I remember exactly where I was for the very first kick of Major League Soccer: at an oddly configured but otherwise terrific Irish pub with a bunch of soccer nerds just like myself, excited for the match but absolutely giddy with anxious delight about what was unfolding more broadly.
I doubt that anybody associated with Major League Soccer back then – I was “associated,” I suppose, as a beat writer at a newspaper, pretty stoked to have a weighty soccer league to cover – could stop themselves from dreaming a little bit. We all had some inkling that MLS could possibly … maybe … hopefully … turn into something substantial. Something with some resonance and relevance, some cultural heft at home and enough on-field quality to make the world take notice.
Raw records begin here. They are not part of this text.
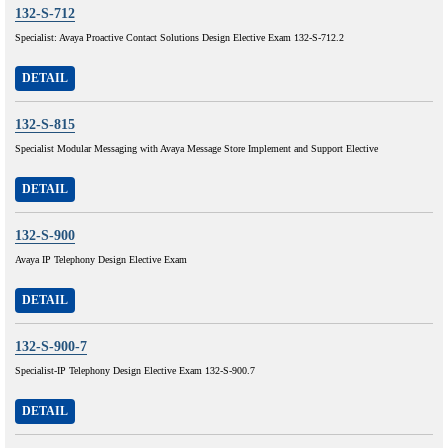
132-S-712
Specialist: Avaya Proactive Contact Solutions Design Elective Exam 132-S-712.2
DETAIL
132-S-815
Specialist Modular Messaging with Avaya Message Store Implement and Support Elective
DETAIL
132-S-900
Avaya IP Telephony Design Elective Exam
DETAIL
132-S-900-7
Specialist-IP Telephony Design Elective Exam 132-S-900.7
DETAIL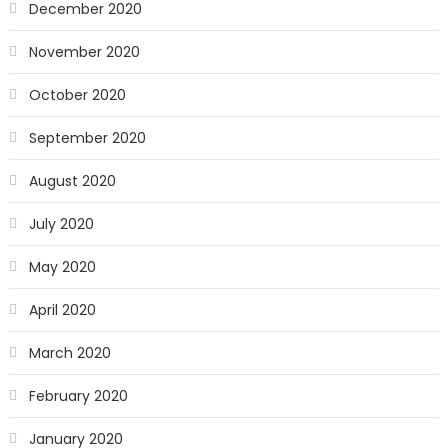
December 2020
November 2020
October 2020
September 2020
August 2020
July 2020
May 2020
April 2020
March 2020
February 2020
January 2020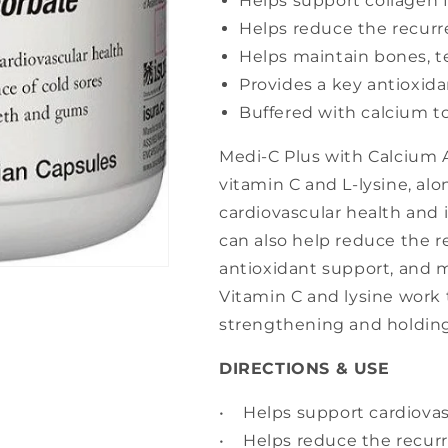
Helps support collagen 
Helps reduce the recurr
Helps maintain bones, 
Provides a key antioxid
Buffered with calcium t
Medi-C Plus with Calcium 
vitamin C and L-lysine, al
cardiovascular health and
can also help reduce the r
antioxidant support, and 
Vitamin C and lysine work 
strengthening and holding
DIRECTIONS & USE
• Helps support cardiova
• Helps reduce the recurr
But nobody could say exactly what that would look like. Some dreams soared high; some just floated gently aloft. But safe to say, nobody quite knew what the league might evolve into 5, 10 … 20 years down the road. Frankly, everyone wondered in their quiet moments if the league wouldn’t be another marker in the graveyard of failed soccer leagues.
Now, we know this:
Major League Soccer, as the top professional soccer league in the United States and Canada, is in a great place. Could it be bigger? Yes. Could it do some things better? Of course. Would we chest bump a little more if TV ratings improved at a faster clip or if underperforming markets would catch up? You bet.
But make no mistake, league progress has been remarkable, a success story that leans toward “stunning.” And as this country’s most visible soccer property (along with the United States men’s national team), success of MLS is essential to the perception of soccer’s ongoing progress and success.
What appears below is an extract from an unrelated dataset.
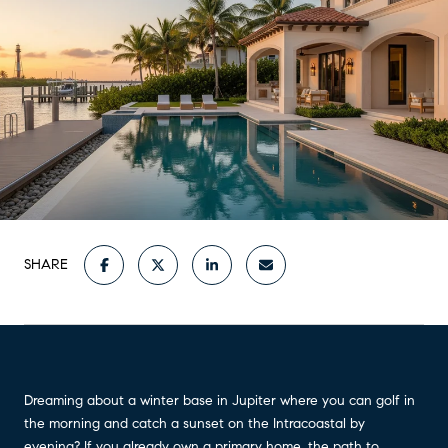
SHARE
Dreaming about a winter base in Jupiter where you can golf in
the morning and catch a sunset on the Intracoastal by
evening? If you already own a primary home, the path to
On the occasion of the league’s landmark 20th MLS Cup final this Sunday, it’s a good time to take stock in it, an ideal time to look back and look around.
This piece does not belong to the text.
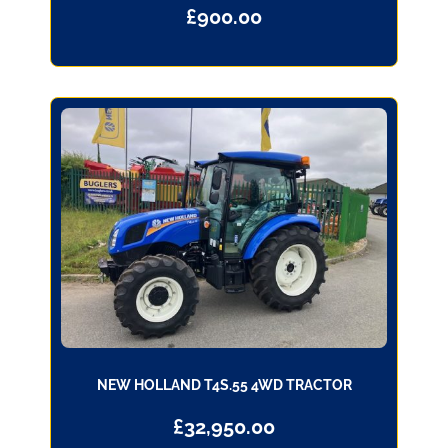
£
900.00
NEW HOLLAND T4S.55 4WD TRACTOR
£
32,950.00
The growth curve certainly isn’t what we thought as Eric Wynalda curled in that initial MLS goal back in 1996. (A few beers in, I still remember the moment well.) We might have anticipated an initial burst, a big early curve of success and then a leveling off. But things hardly went that way. Growth was frustratingly slow in the early years. In fact, things went backward as contraction happened in 2001, dropping MLS from 12 to 10 teams (and coming perilously close to shutting doors altogether). By then, three owners were carrying the league. More than carrying, in fact, they had to double down on the investment. Phil Anschutz, Lamar Hunt and the Kraft family all had to pony up about $70 million to fund the league and the bigger leap of faith: investment in SUM, the marketing arm that subsequently secured some vital international TV rights.